Now according to food preservation studies, these can last up to two years if stored in a cool, dark place.
To bring these zombie spuds back to life you just need some hot water, milk and seasonings. How much hot water can depend on how well you were able to blend the bits. Larger bits can take more water absorption and time so keep that in mind. 

Bring 2 cups of water and 2 tablespoon of butter to a boil. Once boiling turn off the heat and add 1/3 cup of milk then 1 cup of your dried potato flakes to the pot and fluff with a fork. Let stand for 3-5 minutes. Add more milk or butter as needed. Everyone's preference of mashed potato consistency is different.  Salt and pepper to your liking. But that's it! You just preserved potatoes and brought them back! 1 cup of dried spuds equals about 3 cups when reconstituted. 

Equipment Needed

Dehydrator

Dehydrator Wet Mats

Stand Mixer or Potato Masher

Food Processor

Mason Jars

Optional: Mity-Vac & Mason Jar Vac Lids 

Ingredients

 2 Pounds of potatoes pealed and cut into 1/2 pieces

Water

Directions

1. Place potatoes in a large pot and add enough water to cover them

2. Boil for 10 - 15 minutes until fork tender. DO NO drain the water

3. Place potatoes and water in a mixing bowl and blend with whisk attachment or by hand.

4. Smear your mashed potatoes on a wet mat of the dehydrator tray evenly.
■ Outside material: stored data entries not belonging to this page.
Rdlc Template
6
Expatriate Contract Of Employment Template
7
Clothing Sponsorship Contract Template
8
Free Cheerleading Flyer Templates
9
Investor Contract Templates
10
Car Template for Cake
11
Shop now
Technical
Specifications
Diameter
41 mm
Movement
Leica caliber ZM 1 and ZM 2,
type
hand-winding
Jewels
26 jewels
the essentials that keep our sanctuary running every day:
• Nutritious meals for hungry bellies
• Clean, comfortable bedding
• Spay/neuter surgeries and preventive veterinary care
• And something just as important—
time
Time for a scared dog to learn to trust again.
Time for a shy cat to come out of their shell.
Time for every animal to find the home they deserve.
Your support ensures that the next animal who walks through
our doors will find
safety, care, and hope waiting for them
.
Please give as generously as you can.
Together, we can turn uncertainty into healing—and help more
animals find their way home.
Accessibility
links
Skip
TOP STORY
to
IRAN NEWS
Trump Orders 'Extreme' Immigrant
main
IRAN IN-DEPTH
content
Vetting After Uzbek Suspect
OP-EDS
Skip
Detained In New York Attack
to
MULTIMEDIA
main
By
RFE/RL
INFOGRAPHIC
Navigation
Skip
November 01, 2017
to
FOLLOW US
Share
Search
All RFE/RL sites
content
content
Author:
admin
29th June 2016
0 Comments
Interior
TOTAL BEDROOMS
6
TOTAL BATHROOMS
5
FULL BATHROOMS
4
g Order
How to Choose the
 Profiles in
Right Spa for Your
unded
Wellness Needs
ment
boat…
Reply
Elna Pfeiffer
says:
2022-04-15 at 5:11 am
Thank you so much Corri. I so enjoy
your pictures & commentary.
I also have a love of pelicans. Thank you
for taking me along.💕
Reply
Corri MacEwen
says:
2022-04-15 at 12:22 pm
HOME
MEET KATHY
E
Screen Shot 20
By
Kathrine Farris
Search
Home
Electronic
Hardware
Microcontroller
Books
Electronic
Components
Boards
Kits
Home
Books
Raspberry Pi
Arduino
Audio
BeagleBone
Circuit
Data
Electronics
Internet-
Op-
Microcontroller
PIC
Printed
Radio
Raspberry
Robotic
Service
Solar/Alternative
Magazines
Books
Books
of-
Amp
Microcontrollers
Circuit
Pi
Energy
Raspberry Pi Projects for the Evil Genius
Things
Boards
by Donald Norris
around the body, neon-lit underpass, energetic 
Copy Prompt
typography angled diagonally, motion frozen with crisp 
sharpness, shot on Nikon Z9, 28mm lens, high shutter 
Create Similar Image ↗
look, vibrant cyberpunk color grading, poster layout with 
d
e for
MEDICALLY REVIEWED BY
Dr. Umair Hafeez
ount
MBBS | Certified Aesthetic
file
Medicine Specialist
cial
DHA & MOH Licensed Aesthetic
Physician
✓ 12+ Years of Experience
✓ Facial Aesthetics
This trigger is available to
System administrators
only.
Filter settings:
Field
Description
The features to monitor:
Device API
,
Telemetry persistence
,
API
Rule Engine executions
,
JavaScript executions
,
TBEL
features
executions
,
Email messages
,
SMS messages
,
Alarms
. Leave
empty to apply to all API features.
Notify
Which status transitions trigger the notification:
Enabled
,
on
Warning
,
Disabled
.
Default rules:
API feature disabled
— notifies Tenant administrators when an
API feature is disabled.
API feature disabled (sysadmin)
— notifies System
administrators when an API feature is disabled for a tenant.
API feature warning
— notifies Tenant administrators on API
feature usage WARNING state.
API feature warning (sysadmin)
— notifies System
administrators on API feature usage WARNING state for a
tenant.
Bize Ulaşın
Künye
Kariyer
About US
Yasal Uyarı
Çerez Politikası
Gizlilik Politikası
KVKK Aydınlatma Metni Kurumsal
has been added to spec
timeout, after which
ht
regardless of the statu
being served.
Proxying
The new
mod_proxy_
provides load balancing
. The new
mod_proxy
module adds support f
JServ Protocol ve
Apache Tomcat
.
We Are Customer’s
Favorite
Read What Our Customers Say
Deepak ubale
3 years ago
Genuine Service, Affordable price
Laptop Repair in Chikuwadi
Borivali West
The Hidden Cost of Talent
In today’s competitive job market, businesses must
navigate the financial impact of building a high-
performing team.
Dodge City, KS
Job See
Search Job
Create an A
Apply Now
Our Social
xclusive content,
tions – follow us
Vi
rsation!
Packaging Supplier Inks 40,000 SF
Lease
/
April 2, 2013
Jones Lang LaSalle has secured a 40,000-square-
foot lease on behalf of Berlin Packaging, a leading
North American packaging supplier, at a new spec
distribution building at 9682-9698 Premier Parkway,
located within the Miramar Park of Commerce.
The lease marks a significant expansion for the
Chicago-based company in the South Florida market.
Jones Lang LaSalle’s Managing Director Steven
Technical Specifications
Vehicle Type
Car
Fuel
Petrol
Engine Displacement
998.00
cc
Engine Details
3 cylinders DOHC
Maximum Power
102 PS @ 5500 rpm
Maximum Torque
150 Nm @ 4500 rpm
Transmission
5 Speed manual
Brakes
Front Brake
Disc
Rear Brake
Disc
5. Dehydrate for 18-20 hours, flipping about half way in between. They're done when they snap without bend.

6. Blend in food processor until powder.

7. Place powdered potatoes in a mason jar and use mity vac to remove air to approx 20 inches. 

8. Store in cool, dark place. 

Rehydrate

Bring 2 cups of water and 2 tablespoon of butter to a boil. Once boiling turn off the heat and add 1/3 cup of milk then 1 cup of your dried potato flakes to the pot and fluff with a fork. Let stand for 3-5 minutes. Add more milk or butter as needed. Everyone's preference of mashed potato consistency is different.  Salt and pepper to your liking.  1 cup of dried spuds equals about 3 cups when reconstituted. 

Note: The finer you're able to process the dried potatoes, the less lumpy they will be when you re hydrate them.